[DATA FOR PROCESSING — start]

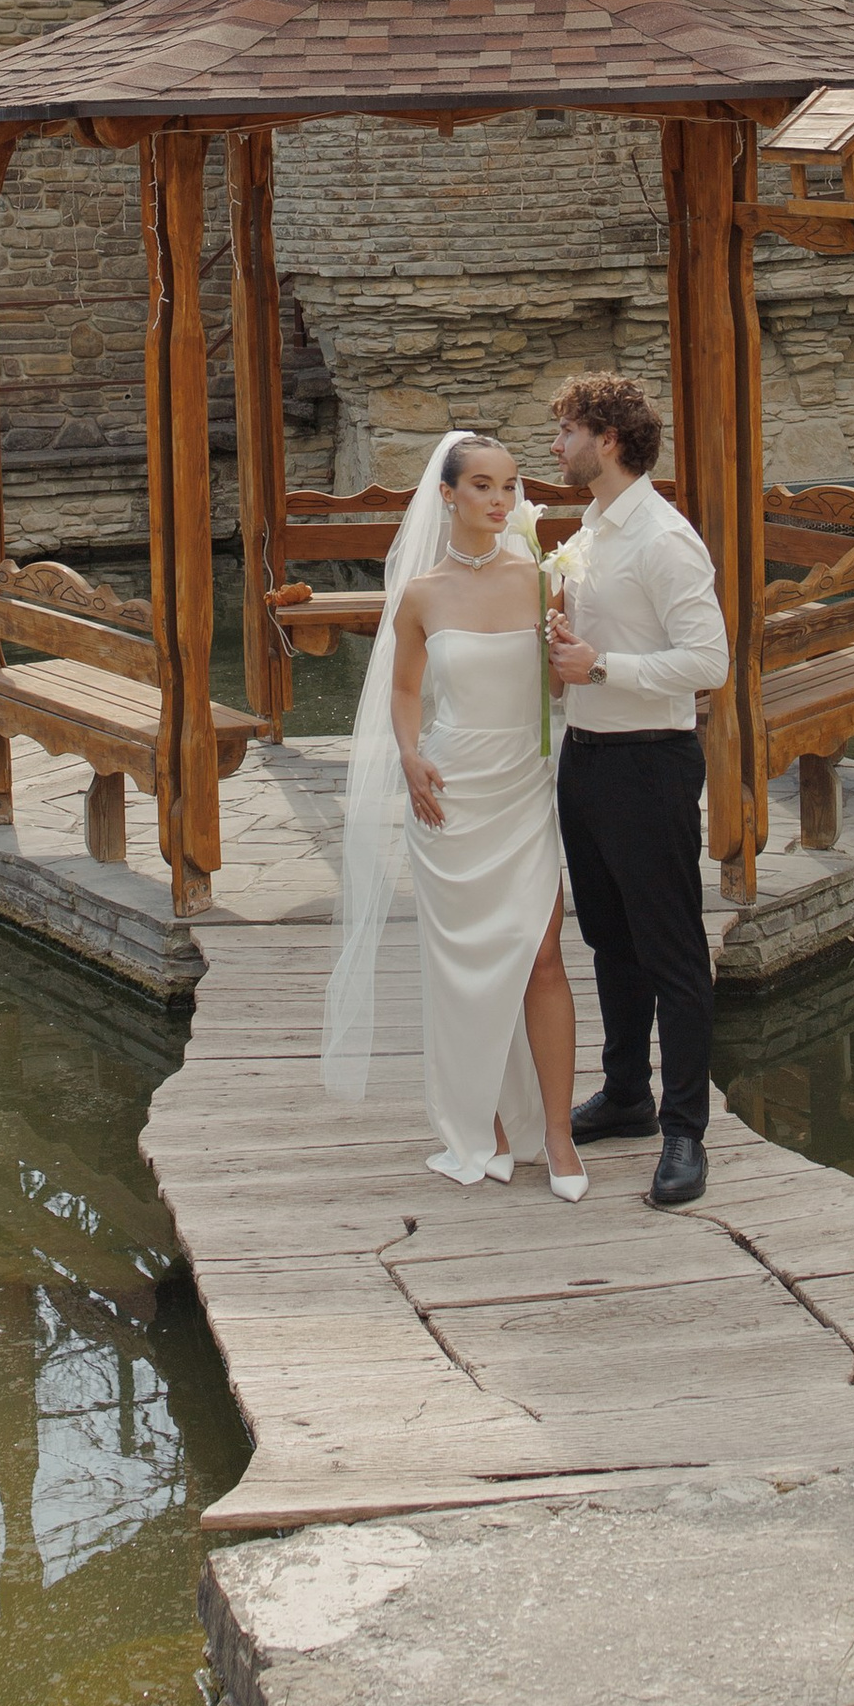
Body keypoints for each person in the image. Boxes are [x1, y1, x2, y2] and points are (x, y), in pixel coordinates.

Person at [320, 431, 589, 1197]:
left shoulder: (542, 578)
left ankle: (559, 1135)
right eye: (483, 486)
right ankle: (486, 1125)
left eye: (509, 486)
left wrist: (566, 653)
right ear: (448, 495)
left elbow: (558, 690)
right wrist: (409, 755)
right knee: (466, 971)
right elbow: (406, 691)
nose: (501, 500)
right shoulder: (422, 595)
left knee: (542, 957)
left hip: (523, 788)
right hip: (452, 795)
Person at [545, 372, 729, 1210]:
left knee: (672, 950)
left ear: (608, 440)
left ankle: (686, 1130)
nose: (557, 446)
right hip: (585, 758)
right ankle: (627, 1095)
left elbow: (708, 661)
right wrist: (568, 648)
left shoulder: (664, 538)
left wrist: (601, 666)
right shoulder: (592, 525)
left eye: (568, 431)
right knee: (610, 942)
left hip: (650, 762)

[DATA FOR PROCESSING — finish]

- EXERCISE
Locate the word "ankle" in the records and collect each line it appears in.

- WRITTEN ANSWER
left ankle: (559, 1135)
right ankle: (486, 1125)
left ankle: (686, 1130)
right ankle: (627, 1095)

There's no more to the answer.